C’est une famille toute de convenances que raconte Anne Godard dans ce roman à la puissance irradiante. Une famille comme un vaste ensemble organique, un on obsédant, on-cocon et on-prison: "on se répète, on se suit, on se redouble, on se recouvre, on se dépasse, on se rattrape, on se confond dans la meute, indistincts, mélangés, toutes générations les unes sur les autres". Ce on entêtant est la charpente du livre. Il lui donne son rythme et son ton très singulier, transformant la lecture de Nous aussi en une expérience littéraire dense et envoûtante.

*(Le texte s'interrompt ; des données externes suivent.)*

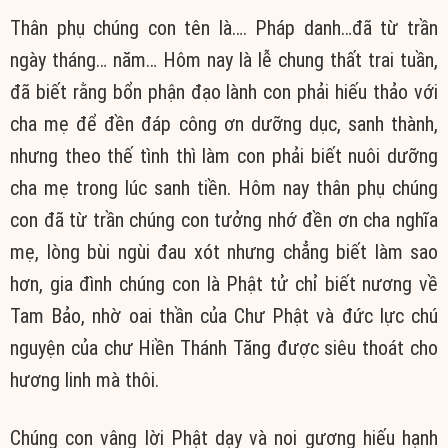
Thân phụ chúng con tên là…. Pháp danh…đã từ trần
ngày tháng… năm… Hôm nay là lễ chung thất trai tuần,
đã biết rằng bổn phận đạo lành con phải hiếu thảo với
cha mẹ để đền đáp công ơn dưỡng dục, sanh thành,
nhưng theo thế tình thì làm con phải biết nuôi dưỡng
cha mẹ trong lúc sanh tiền. Hôm nay thân phụ chúng
con đã từ trần chúng con tưởng nhớ đền ơn cha nghĩa
mẹ, lòng bùi ngùi đau xót nhưng chẳng biết làm sao
hơn, gia đình chúng con là Phật tử chỉ biết nương về
Tam Bảo, nhờ oai thần của Chư Phật và đức lực chú
nguyện của chư Hiền Thánh Tăng được siêu thoát cho
hương linh mà thôi.
Chúng con vâng lời Phật dạy và noi gương hiếu hạnh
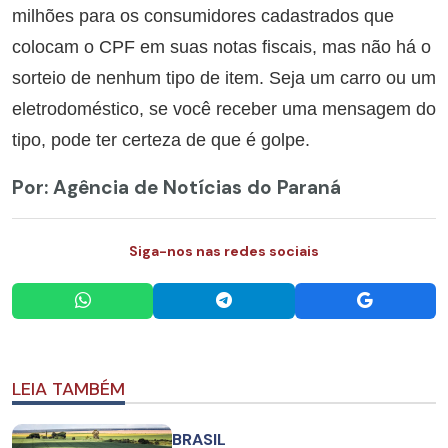
milhões para os consumidores cadastrados que
colocam o CPF em suas notas fiscais, mas não há o
sorteio de nenhum tipo de item. Seja um carro ou um
eletrodoméstico, se você receber uma mensagem do
tipo, pode ter certeza de que é golpe.
Por: Agência de Notícias do Paraná
Siga-nos nas redes sociais
LEIA TAMBÉM
BRASIL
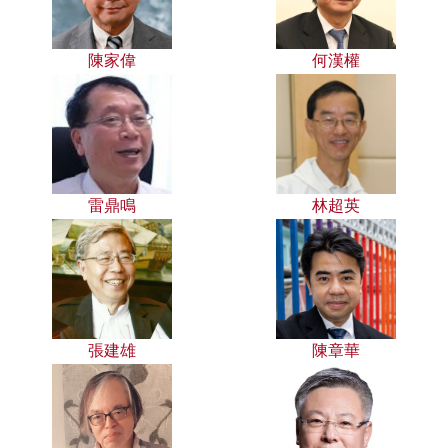
陳家偉
何漢權
雷鼎鳴
林超英
張建雄
陳章華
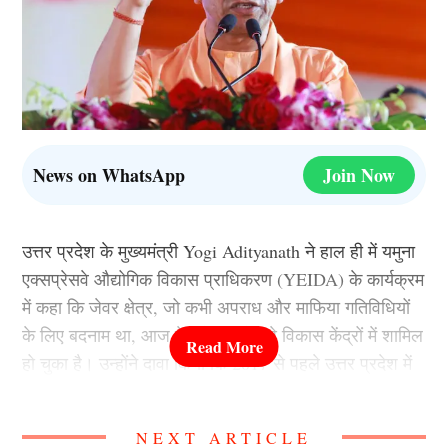
News on WhatsApp
Join Now
उत्तर प्रदेश के मुख्यमंत्री Yogi Adityanath ने हाल ही में यमुना
एक्सप्रेसवे औद्योगिक विकास प्राधिकरण (YEIDA) के कार्यक्रम
में कहा कि जेवर क्षेत्र, जो कभी अपराध और माफिया गतिविधियों
के लिए बदनाम था, आज देश के सबसे बड़े विकास केंद्रों में शामिल
हो चुका है। उन्होंने दावा किया कि 2017 से पहले उत्तर प्रदेश में
कानून व्यवस्था की स्थिति बेहद खराब थी और कई जिलों में
माफिया का प्रभाव देखने को मिलता था।
NEXT ARTICLE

Toute l’année à Paris, puis l’été dans leur maison des Alpes, les enfants grandissent dans un univers choyé. Des jeux, des livres, des rires, des spectacles, de jolies robes, les histoires de famille pour assurer la cohésion. À Paris il arrive qu’on joue avec le fils de la concierge, à la montagne avec le fils des voisins, mais on le sait, on le sent, ils ne sont pas comme nous. Alors on retourne au grand corps des cousins, des cousines. Pour ne pas gaspiller, on prend les bains tous ensemble, "on déborde les uns sur les autres, (...), on se fait couler, corps mêlés, on se piétine, on s’écrase, on se mélange".
Quel privilège de connaître cela, une famille où tout semble aller de soi. Où tout semble solide, assuré, destiné à durer. "On n’a pas besoin de s’aimer, on s’appartient".
Et pourtant.
Vient le moment où l’enfance est passée. On dit encore on, mais ce on est comme fissuré. D’où vient ce manque d’air, cette quête d’autre chose – quoi ?, cette insatisfaction ? Où s’origine "le double fond de nos vies dissociées"? Après une enfance noyée dans le collectif, comment devenir soi? Le on du roman évolue dans sa deuxième partie. Il n’est plus un chœur réconfortant. Il perd son indécision pour prendre de plus en plus les contours d’une des enfants du groupe, une sœur, une fille, qui a bien du mal à assumer un je.
C’est qu’il s’est passé quelque chose dans le brouillard de l’adolescence, un drame, "l’explosion", ce cœur noir autour duquel on tourne. Pour faire la lumière, comprendre ce qui est arrivé d’indicible à nous aussi, il faudra pour cette enfant devenue adulte un long chemin de souffrance, beaucoup de courage, et les mots d’autres qu’elle pour tenir tête au silence.
Anne Godard écrit au bord du vide. Le contraste entre l’économie de moyens – peu de mots mais si choisis, des chapitres brefs qui tiennent en haleine, des changements de focale presque imperceptibles mais incroyablement subtils – et la tension qu’elle installe chez le lecteur est époustouflant et fait de Nous aussi un grand, très grand moment de littérature.